The roads did not wish to comply, and they yelled terrible curses at her, promising to eat her bones and spit them out, but she held her left hand up, and she remembered how Hun-Kamé spoke, sure of himself at every turn, and her mouth reproduced his iron tone.
“Show me the way,” she demanded.
The roads wavered, physically shaking, making Casiopea almost lose her balance. Like tongues they wagged and went quiet all at the same time.
She noticed then that the road to her right possessed a section with a slightly different coloring, not black like obsidian. Instead it was black like bone char, more velvet than silk.
Casiopea stood upon this section of the road and, not knowing what to say, she simply repeated her destination.
“The Jade Palace,” she said and took a step forward.
For a second she was in a pocket of shadow, black the world above and below, and then she had stepped back onto the road, which was bordered by mounds of earth. More mounds in the distance. The land had changed: it was no longer the flat grayness she had walked through. The silence had broken too. There were weeds by the road, on the mounds, and animals there, crickets and snails, which made the dry plants rustle.
She found another patch of shadow and then another, and she stepped through these, and with each leap she took, the land changed and she progressed in her journey until she was moving past pale stone pillars, a few of which stood proud and tall, while many had fallen by the side of the road, broken into two or three pieces, some missing large chunks, others almost intact.
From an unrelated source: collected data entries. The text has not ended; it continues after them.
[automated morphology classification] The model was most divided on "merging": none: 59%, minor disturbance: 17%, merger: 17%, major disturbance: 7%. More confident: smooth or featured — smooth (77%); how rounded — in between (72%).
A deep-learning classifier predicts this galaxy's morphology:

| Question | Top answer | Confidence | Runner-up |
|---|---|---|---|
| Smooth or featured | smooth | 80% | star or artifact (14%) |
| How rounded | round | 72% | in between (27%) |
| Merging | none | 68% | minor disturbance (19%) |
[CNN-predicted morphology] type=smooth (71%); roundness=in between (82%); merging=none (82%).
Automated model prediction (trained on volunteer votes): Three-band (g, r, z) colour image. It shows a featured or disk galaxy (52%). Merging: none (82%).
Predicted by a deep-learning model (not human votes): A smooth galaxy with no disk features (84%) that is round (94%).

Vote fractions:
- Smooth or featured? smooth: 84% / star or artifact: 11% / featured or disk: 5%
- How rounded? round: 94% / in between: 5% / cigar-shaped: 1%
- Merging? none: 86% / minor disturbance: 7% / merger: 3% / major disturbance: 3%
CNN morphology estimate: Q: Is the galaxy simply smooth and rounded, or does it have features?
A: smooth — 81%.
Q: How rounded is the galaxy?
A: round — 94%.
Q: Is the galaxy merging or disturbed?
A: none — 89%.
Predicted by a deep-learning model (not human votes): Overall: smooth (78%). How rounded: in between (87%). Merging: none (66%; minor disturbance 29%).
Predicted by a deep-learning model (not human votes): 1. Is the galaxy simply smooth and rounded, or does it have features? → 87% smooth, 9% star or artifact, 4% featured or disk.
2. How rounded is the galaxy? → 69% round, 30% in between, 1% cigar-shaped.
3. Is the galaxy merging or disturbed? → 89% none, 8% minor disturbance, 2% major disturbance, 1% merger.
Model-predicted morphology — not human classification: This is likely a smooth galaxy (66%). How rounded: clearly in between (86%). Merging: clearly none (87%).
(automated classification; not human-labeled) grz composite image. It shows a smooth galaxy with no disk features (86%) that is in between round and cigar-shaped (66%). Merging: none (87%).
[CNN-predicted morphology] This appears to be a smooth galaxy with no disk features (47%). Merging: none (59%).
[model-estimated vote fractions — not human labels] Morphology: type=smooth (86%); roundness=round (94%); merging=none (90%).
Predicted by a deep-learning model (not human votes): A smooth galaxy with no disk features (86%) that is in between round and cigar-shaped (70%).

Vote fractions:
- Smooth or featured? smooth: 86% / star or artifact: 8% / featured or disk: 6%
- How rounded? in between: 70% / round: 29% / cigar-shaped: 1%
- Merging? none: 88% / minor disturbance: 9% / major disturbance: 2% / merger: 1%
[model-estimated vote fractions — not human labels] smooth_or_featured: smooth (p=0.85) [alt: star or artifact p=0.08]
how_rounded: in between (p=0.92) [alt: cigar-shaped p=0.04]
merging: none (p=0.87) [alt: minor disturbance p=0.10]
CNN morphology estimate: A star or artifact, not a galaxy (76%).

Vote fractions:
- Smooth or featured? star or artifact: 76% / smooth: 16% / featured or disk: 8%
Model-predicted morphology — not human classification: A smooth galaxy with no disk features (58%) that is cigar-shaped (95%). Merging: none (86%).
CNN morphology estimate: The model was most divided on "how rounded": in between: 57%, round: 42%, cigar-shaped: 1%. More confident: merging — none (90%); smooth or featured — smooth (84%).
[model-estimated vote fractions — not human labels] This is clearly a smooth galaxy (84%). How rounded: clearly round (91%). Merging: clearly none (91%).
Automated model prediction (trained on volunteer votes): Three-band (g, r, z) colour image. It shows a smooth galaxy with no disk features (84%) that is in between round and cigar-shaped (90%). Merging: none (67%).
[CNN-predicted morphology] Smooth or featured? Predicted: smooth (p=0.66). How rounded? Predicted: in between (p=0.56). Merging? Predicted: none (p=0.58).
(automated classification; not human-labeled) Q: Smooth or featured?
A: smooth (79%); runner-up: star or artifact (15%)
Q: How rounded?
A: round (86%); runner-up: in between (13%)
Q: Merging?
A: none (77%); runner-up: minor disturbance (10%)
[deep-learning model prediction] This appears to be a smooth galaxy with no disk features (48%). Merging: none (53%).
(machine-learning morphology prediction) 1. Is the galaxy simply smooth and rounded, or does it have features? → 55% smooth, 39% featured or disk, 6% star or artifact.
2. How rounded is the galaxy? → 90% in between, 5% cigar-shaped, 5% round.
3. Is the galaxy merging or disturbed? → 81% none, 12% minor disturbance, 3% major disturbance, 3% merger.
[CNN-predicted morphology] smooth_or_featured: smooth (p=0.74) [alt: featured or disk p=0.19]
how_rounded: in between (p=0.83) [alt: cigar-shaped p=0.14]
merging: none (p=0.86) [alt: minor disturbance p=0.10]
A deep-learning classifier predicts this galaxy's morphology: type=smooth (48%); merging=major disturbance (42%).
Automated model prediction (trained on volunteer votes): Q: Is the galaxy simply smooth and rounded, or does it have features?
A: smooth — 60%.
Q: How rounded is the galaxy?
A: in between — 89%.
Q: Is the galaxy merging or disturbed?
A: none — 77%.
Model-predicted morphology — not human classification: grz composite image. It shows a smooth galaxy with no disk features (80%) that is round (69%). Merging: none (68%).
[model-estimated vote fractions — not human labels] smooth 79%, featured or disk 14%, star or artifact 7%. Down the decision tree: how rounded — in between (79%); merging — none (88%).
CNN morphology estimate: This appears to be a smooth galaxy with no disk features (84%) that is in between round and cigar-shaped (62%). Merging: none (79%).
The pillars had faces on them, and she paused to look at them, thinking they represented warriors. But this was a wild guess. There might have been a hundred or a thousand pillars bordering the road. At one point she sat next to one of them, drinking from the gourd and massaging her feet, but she did not dally long.
Then the road dipped. In the middle of the road there rose a pillar, but this one was made of dark stone, and when she looked at it more carefully she realized it…breathed. It was alive. It was not a pillar at all.
* * *
—
Martín, due to his previous experience in the Underworld, was able to wander the Black Road with more ease than his cousin. Nevertheless, his previous travels had been conducted in the company of Zavala. Alone, he found the journey more taxing. He had begun the competition walking at a brisk speed, but he grew tired and slowed down. The path he followed felt sticky and warm. He was sweating and cursed under his breath.
The sights around him were dispiriting. The road cut through a luxurious patch of jungle, the leaves of trees jade green. But the birds in the trees were fleshless, eyeless creatures that cawed angrily. Other animals stirred in the foliage, and the more Martín walked through the jungle, the more he felt disturbed, worried a jaguar would lunge out from the darkness and eat him.
The road was like tar against his shoes, holding him back, until he could barely advance three paces without great effort. “Take me to the Jade Palace,” he told the road. “Take me to the Jade Palace fast.”
But the road, malicious, smirked, and sweat dripped down Martín’s collar. He strained to move forward, and he was still entirely too slow.
A loud rustling in the trees startled him, and Martín clutched his knife.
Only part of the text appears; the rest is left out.